TEXTE EXTRAIT:
###
J’aurais tant voulu qu’il me le dise à moi. C’est ce que je souhaite depuis si longtemps, et je l’entends trop tard, sur une saloperie de vidéo, quand il le dit à quelqu’un d’autre. » page 186
Son rapport à la nourriture est ce qui a inspiré ma photo. Carlos n’a qu’un seul rêve : qu’on le laisse en paix avec un bout de terre ou faire pousser des légumes. C’est simple non ? Il veut se cuisiner des ragoûts, des vrais, c’est l’ambition la plus basique qui existe, mais qui lui est refusée. Et cette faim, cette douleur si grande pour un désir si petit est sûrement ce que j’ai le plus retenu de ma lecture. Carlos nous rappelle le sens des choses qui nous semble acquis.
###
EXTRAITS DES DONNÉES:
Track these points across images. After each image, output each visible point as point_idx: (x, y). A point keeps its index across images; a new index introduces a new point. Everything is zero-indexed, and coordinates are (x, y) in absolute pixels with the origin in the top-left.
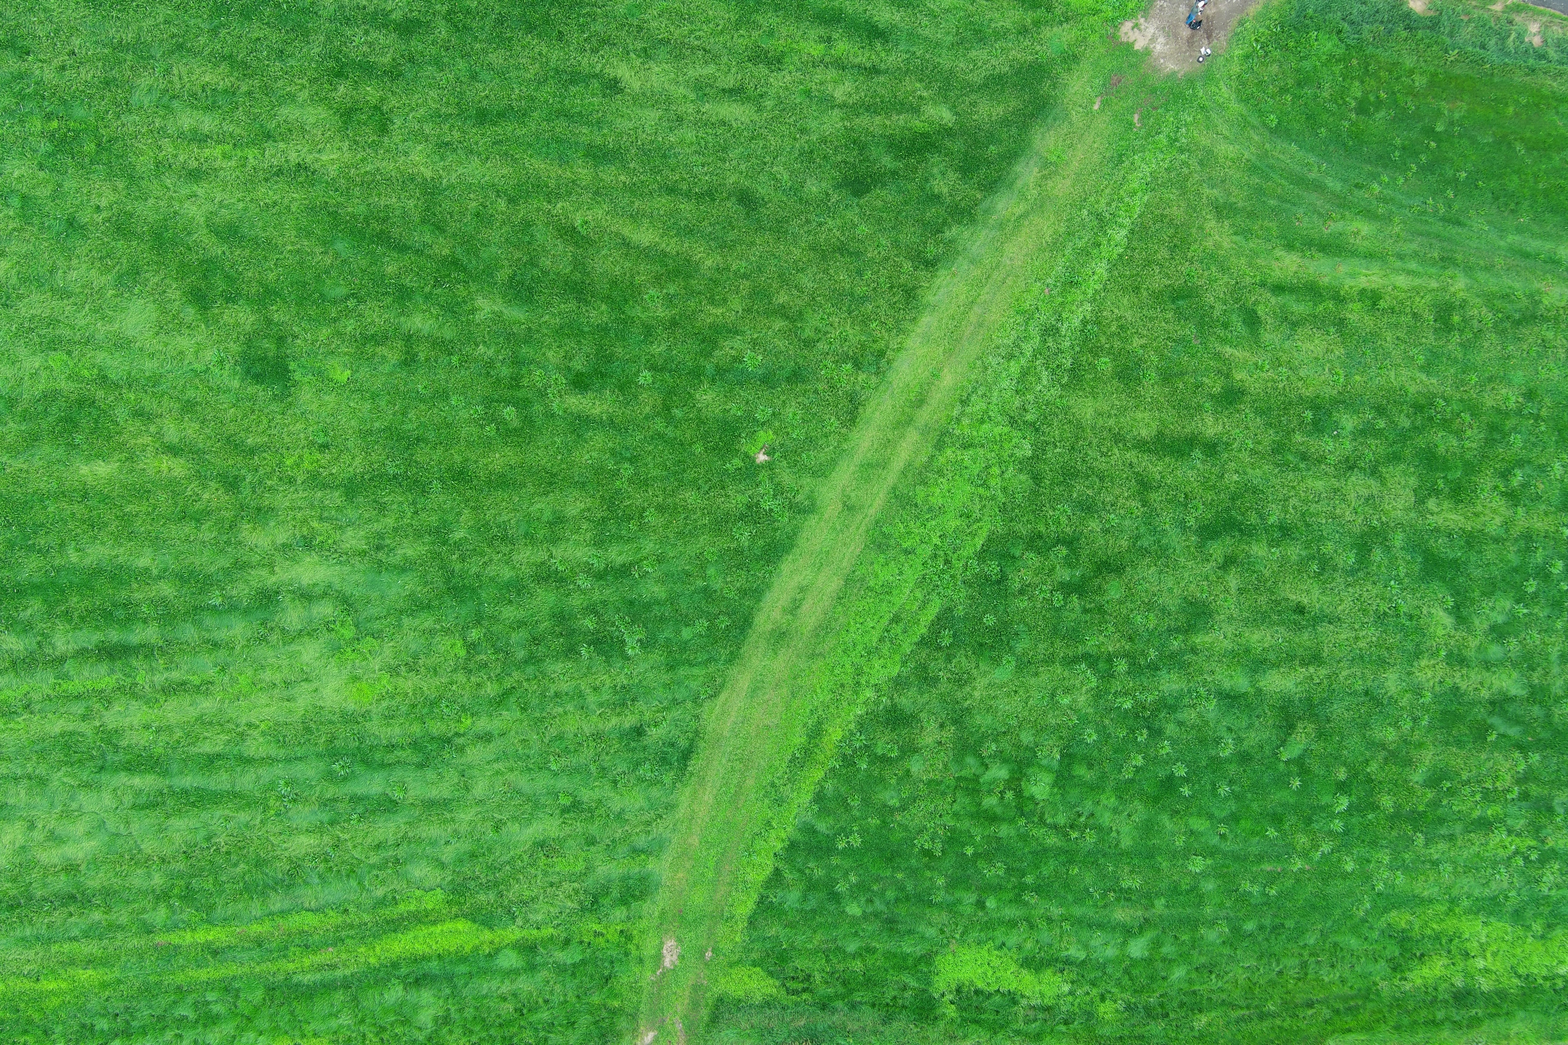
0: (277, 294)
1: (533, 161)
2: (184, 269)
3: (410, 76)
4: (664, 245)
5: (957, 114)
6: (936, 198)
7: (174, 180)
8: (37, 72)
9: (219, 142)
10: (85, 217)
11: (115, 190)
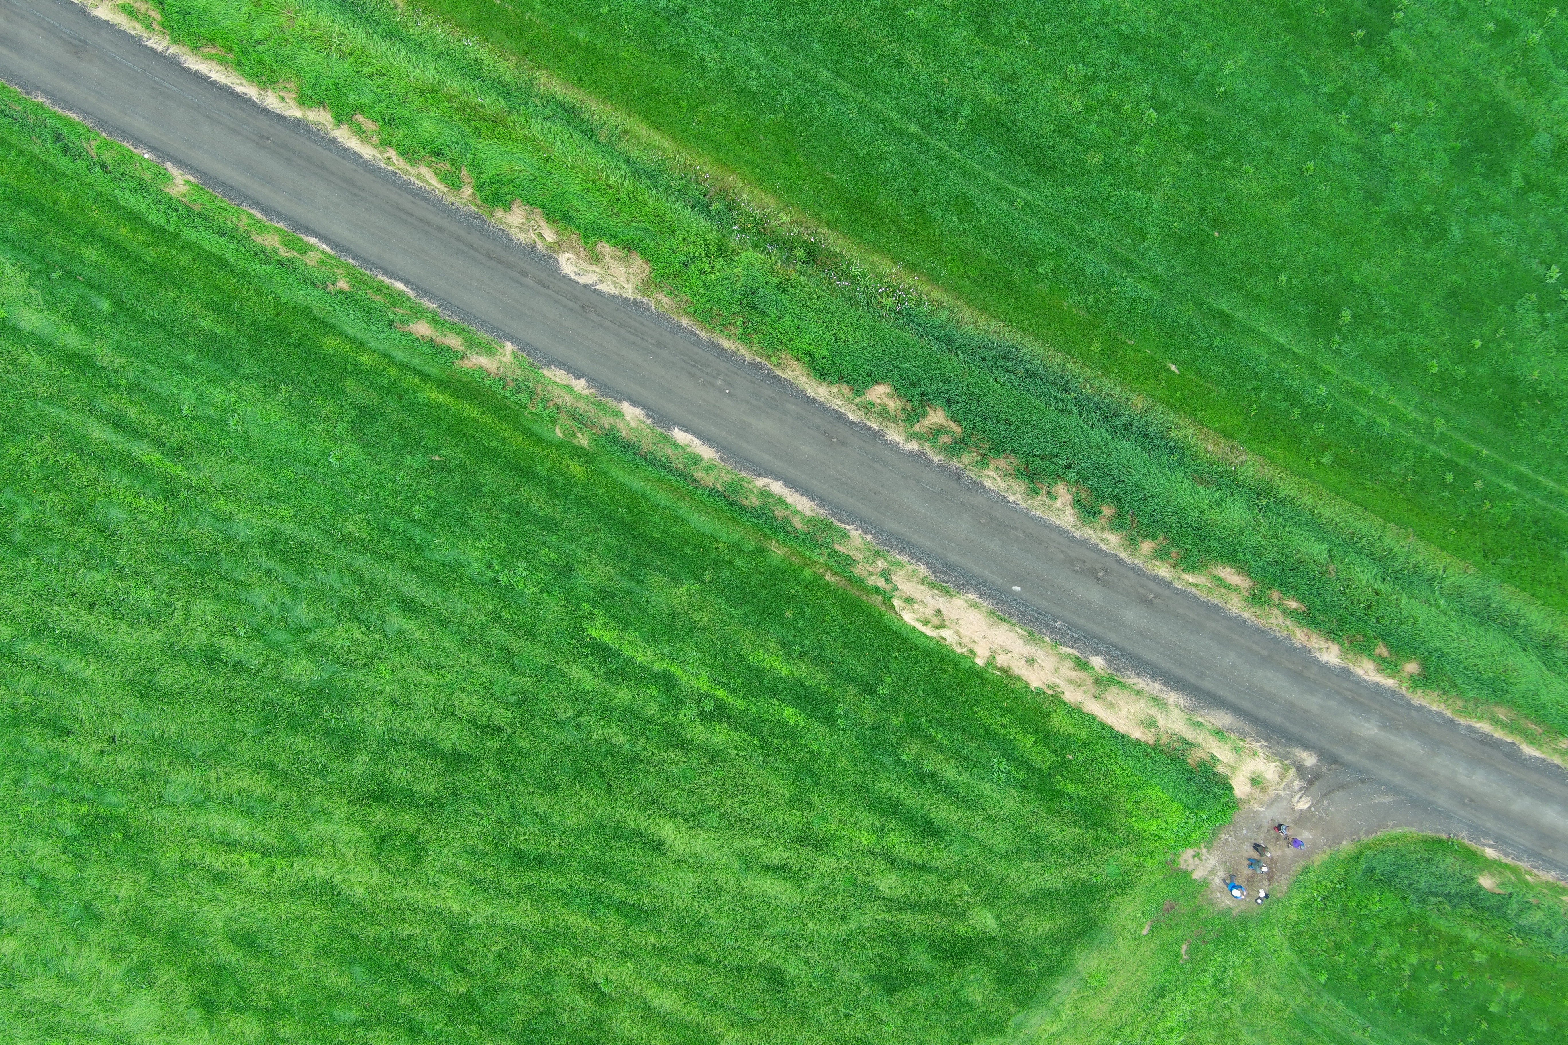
0: (286, 1010)
1: (564, 910)
2: (195, 971)
3: (450, 809)
4: (685, 1013)
5: (1002, 924)
6: (970, 1006)
7: (197, 880)
8: (74, 754)
9: (248, 848)
10: (101, 907)
11: (136, 881)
###
LISTE DES TÂCHES:
1. Pouvez-vous modifier la partie du texte sur Carlos qui s'ouvre sur les mots contenant "J’aurais tant voulu" et se clôt sur "nous semble acquis.", en y remplaçant "ragoûts" par "soupes" ?
2. Pouvez-vous continuer le texte sur Carlos après sa dernière phrase ?

RÉSULTATS DES TÂCHES:
1.
J’aurais tant voulu qu’il me le dise à moi. C’est ce que je souhaite depuis si longtemps, et je l’entends trop tard, sur une saloperie de vidéo, quand il le dit à quelqu’un d’autre. » page 186
Son rapport à la nourriture est ce qui a inspiré ma photo. Carlos n’a qu’un seul rêve : qu’on le laisse en paix avec un bout de terre ou faire pousser des légumes. C’est simple non ? Il veut se cuisiner des soupes, des vrais, c’est l’ambition la plus basique qui existe, mais qui lui est refusée. Et cette faim, cette douleur si grande pour un désir si petit est sûrement ce que j’ai le plus retenu de ma lecture. Carlos nous rappelle le sens des choses qui nous semble acquis.

2.
Dès le début, on ressent l’étau sur le personnage, ce goût de sans avenir, de bloquer, comment ça pourrait être pire ? Que peut-on retirer de plus à quelqu’un qui n’a rien ? Le livre se resserre, les passages psychologiques de Carlos sont déchirants, lourd à porter, ils m’ont ému comme jamais pour « pas-grand-chose » qui est finalement tout. Heureusement, ce roman, c’est aussi une enquête, avec des faits concrets, qui allège le récit.
« Non, c’était cette dissonance cognitive permanente, cette envie désespérée de partir, et cette trouille atroce qui m’empêchait de le faire. Avoir si peur d’échouer tout en souhaitant échouer, parce que tout s’arrêterait enfin. Entendre sans arrêt que j’avais de la chance alors qu’on me traitait comme un objet. Je n’avais aucune idée du visage que prendrait mon avenir. » page 169.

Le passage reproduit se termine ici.